START DATASET

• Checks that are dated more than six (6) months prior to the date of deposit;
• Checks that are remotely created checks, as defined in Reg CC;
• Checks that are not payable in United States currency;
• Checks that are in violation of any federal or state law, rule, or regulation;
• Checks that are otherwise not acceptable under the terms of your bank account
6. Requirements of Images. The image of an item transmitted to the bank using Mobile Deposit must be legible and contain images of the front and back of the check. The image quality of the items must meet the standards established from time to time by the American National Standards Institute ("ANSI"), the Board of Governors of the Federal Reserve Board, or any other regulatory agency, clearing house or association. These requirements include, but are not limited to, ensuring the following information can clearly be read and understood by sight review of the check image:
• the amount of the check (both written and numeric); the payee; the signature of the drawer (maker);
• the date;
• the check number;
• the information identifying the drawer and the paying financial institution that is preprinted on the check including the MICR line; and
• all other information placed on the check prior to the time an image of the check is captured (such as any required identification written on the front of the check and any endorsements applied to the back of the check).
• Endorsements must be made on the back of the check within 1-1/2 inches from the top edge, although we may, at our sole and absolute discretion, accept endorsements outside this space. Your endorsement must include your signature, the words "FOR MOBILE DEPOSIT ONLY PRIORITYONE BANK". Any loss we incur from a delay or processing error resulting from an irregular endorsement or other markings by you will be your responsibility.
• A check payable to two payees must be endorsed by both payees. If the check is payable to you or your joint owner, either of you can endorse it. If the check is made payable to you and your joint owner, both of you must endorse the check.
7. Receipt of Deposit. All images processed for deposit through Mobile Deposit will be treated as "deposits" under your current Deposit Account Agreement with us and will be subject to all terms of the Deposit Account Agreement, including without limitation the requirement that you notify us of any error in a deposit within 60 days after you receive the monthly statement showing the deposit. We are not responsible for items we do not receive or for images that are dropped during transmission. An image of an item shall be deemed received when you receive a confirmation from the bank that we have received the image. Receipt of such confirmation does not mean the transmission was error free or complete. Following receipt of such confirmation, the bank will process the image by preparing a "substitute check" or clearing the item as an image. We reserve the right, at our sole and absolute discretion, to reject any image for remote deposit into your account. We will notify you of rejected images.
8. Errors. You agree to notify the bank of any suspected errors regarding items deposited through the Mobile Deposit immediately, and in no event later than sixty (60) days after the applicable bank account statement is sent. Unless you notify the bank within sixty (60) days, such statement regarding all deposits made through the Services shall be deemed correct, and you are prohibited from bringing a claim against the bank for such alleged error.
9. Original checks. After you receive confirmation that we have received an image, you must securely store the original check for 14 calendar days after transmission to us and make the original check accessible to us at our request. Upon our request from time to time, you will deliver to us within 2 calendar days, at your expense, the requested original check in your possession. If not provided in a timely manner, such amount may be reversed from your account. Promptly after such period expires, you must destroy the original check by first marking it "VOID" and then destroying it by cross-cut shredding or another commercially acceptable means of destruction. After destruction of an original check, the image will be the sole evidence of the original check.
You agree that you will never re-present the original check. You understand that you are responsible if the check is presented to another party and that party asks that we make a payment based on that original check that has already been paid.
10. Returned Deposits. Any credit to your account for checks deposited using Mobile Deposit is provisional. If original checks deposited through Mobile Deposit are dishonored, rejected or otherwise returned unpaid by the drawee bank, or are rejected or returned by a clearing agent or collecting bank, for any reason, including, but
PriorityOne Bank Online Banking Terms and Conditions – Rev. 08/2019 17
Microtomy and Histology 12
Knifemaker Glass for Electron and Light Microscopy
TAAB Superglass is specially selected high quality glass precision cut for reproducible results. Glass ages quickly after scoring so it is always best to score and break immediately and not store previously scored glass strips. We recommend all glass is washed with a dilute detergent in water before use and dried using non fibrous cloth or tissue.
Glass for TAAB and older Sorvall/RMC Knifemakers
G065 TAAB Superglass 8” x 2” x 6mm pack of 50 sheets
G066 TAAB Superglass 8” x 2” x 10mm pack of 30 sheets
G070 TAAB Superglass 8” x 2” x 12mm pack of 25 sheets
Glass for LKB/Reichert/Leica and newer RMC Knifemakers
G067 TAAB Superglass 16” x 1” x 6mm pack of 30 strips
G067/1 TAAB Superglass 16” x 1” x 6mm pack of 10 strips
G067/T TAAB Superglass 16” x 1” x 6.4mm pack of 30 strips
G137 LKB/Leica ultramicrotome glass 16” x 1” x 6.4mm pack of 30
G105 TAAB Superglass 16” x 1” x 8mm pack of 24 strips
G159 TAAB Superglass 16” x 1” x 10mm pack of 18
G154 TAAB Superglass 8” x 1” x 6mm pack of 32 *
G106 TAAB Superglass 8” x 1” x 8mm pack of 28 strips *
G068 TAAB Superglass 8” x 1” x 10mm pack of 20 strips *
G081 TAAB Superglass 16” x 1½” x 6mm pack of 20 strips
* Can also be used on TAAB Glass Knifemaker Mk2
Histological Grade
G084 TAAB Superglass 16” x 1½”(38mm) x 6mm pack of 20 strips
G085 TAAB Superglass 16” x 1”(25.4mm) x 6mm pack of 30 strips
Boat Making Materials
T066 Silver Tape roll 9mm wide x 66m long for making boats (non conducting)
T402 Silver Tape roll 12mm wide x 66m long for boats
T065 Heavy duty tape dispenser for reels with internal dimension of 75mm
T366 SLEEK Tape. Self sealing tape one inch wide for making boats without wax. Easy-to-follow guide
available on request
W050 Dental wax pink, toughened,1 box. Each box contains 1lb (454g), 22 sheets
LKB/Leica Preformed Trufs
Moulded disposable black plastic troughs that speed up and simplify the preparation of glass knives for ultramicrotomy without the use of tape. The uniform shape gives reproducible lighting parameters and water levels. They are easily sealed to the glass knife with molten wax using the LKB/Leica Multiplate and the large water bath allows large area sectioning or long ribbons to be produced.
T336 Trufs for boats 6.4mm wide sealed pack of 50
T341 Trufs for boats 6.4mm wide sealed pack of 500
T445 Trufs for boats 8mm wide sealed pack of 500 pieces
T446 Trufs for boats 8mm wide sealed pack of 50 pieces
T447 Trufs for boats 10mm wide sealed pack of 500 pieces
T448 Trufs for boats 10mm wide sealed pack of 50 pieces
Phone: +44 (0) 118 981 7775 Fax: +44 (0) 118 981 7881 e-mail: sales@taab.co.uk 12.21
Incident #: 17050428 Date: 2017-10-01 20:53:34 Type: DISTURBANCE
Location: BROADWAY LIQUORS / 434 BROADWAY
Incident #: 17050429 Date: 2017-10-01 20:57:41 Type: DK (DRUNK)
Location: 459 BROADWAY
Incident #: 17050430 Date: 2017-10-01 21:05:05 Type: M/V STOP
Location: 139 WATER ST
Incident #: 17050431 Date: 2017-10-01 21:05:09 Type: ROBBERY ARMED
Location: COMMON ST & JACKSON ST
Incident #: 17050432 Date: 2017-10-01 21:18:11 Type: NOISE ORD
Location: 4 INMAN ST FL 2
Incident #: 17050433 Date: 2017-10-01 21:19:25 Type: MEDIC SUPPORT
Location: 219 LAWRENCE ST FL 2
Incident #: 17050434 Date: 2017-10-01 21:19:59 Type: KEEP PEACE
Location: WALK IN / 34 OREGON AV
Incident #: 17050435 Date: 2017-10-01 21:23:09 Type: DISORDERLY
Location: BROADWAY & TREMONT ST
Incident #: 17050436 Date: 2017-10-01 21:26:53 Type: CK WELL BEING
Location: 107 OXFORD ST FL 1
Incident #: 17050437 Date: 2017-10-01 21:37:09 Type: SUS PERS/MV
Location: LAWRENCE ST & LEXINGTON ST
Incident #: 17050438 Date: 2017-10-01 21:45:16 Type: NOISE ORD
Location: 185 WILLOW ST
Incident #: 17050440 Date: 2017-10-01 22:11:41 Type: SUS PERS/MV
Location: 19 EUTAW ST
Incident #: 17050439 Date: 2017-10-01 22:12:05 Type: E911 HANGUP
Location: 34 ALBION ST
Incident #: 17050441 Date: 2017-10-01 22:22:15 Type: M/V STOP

END DATASET

WORK ORDER:
Copy, exactly and with nothing added, the lines from the one containing "Incident #: 17050437" through the end of the records.

WRITTEN REPLY:
Incident #: 17050437 Date: 2017-10-01 21:37:09 Type: SUS PERS/MV
Location: LAWRENCE ST & LEXINGTON ST
Incident #: 17050438 Date: 2017-10-01 21:45:16 Type: NOISE ORD
Location: 185 WILLOW ST
Incident #: 17050440 Date: 2017-10-01 22:11:41 Type: SUS PERS/MV
Location: 19 EUTAW ST
Incident #: 17050439 Date: 2017-10-01 22:12:05 Type: E911 HANGUP
Location: 34 ALBION ST
Incident #: 17050441 Date: 2017-10-01 22:22:15 Type: M/V STOP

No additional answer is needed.